When the Lehman Brothers bank collapsed in September 2008, the world’s financial system almost crashed with it. Eight years on, the effects of the financial crisis are still being felt. Lessons learned from the economic downturn include the importance of effective banking supervision and ensuring that banking supervisors and external auditors collaborate more closely in order to improve the oversight of banks’ activities.
Banking supervisors and external auditors make a significant contribution to market discipline. Auditors ensure that financial information is transparent and reliable while supervisors provide confidence in financial systems. Supervisors and auditors allow market players to make informed decisions and contribute to financial stability.

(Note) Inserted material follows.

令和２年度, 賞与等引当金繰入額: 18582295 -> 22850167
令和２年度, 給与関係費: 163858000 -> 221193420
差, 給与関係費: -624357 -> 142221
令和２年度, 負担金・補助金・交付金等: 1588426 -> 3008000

According to Michael Hysek, Head of Department, Banking Supervision, Austrian Financial Market Authority: “Bank auditors provide considerable additional value for banking supervision. Auditors are an important source of supervisory information: they ensure ongoing information exchange with the competent authorities, provide an opportunity to gain detailed insights into credit institutions and allow ongoing assessments of the Internal Control Mechanism.”
Encouraging dialogue between supervisors and auditors
Financial experts at the World Bank’s Centre for Financial Reporting Reform (CFRR) engage in regular policy discussions with banking supervisors, including senior staff at the European Central Bank, the European Banking Authority, the Financial Stability Board, the sub-committee of the Basel Committee on Banking Supervision, as well as national banking and insurance supervisors across Europe.

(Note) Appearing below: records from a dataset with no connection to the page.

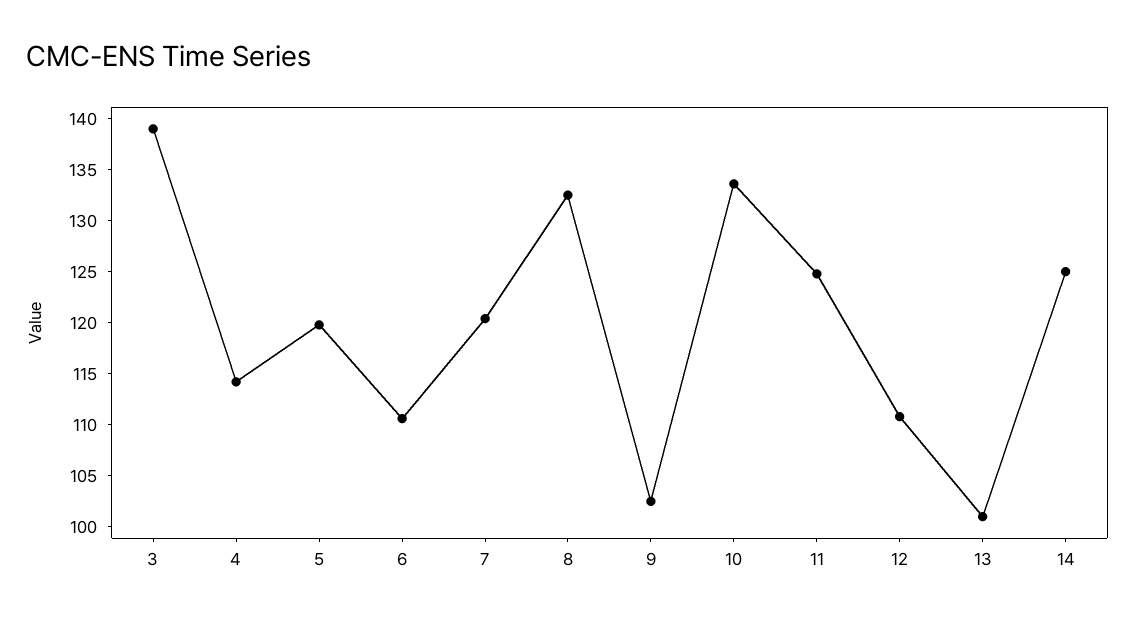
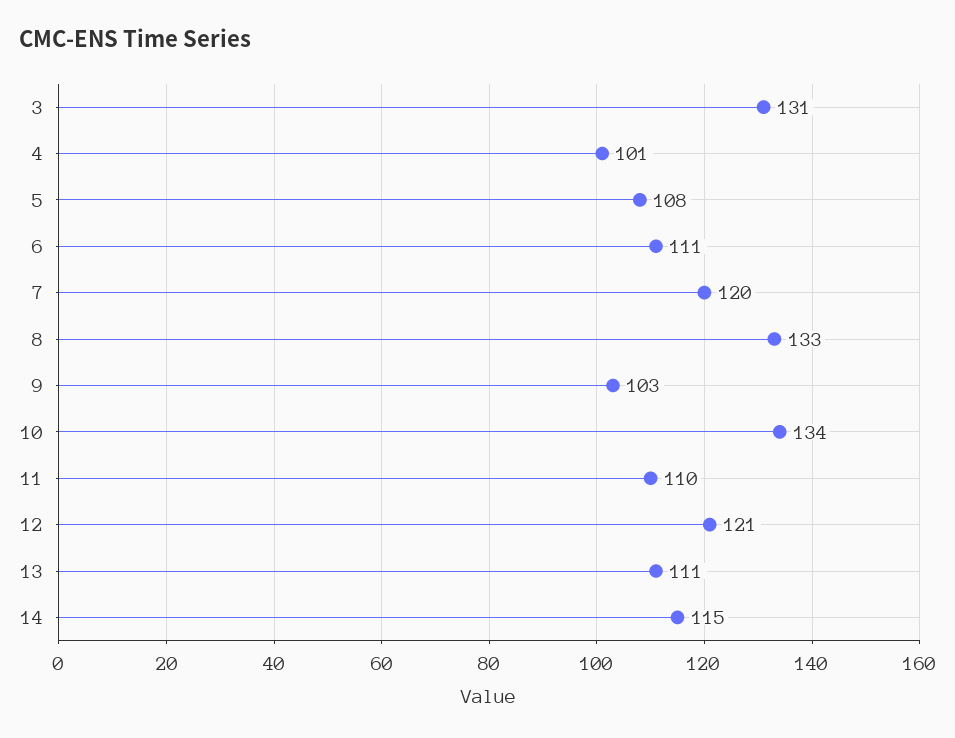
3: 139 -> 131
4: 114 -> 101
5: 120 -> 108
11: 125 -> 110
12: 111 -> 121
13: 101 -> 111
14: 125 -> 115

Over the last two years, the CFRR has also organized a number of capacity building activities with senior staff from regulatory agencies responsible for supervising banks and insurance undertakings. These activities are designed to enhance collaboration between key players in the banking sector from countries across Europe. In addition, participants are being equipped with the accounting knowledge — a better understanding of International Financial Reporting Standards — and the skills necessary to review financial statements and improve supervision. This is essential since supervisors are expected to assess and challenge the figures reported in financial institutions’ statements.
This year, supervisors and regulators responsible for supervising banks and insurance undertakings from 13 countries across Europe attended the 2016 Supervisors’ Exchange Forum in Vienna, Austria. The forum was hosted by the CFRR and the Austrian Ministry of Finance from September 7 to 9.
Welcoming participants, Ellen Goldstein, the World Bank’s Regional Director for the Western Balkans, highlighted some of the specific issues facing the financial sector in the Europe and Central Asia (ECA) region. These include non-performing loans and underdeveloped capital markets, resulting in limited access to finance for many small and medium-size enterprises in the region.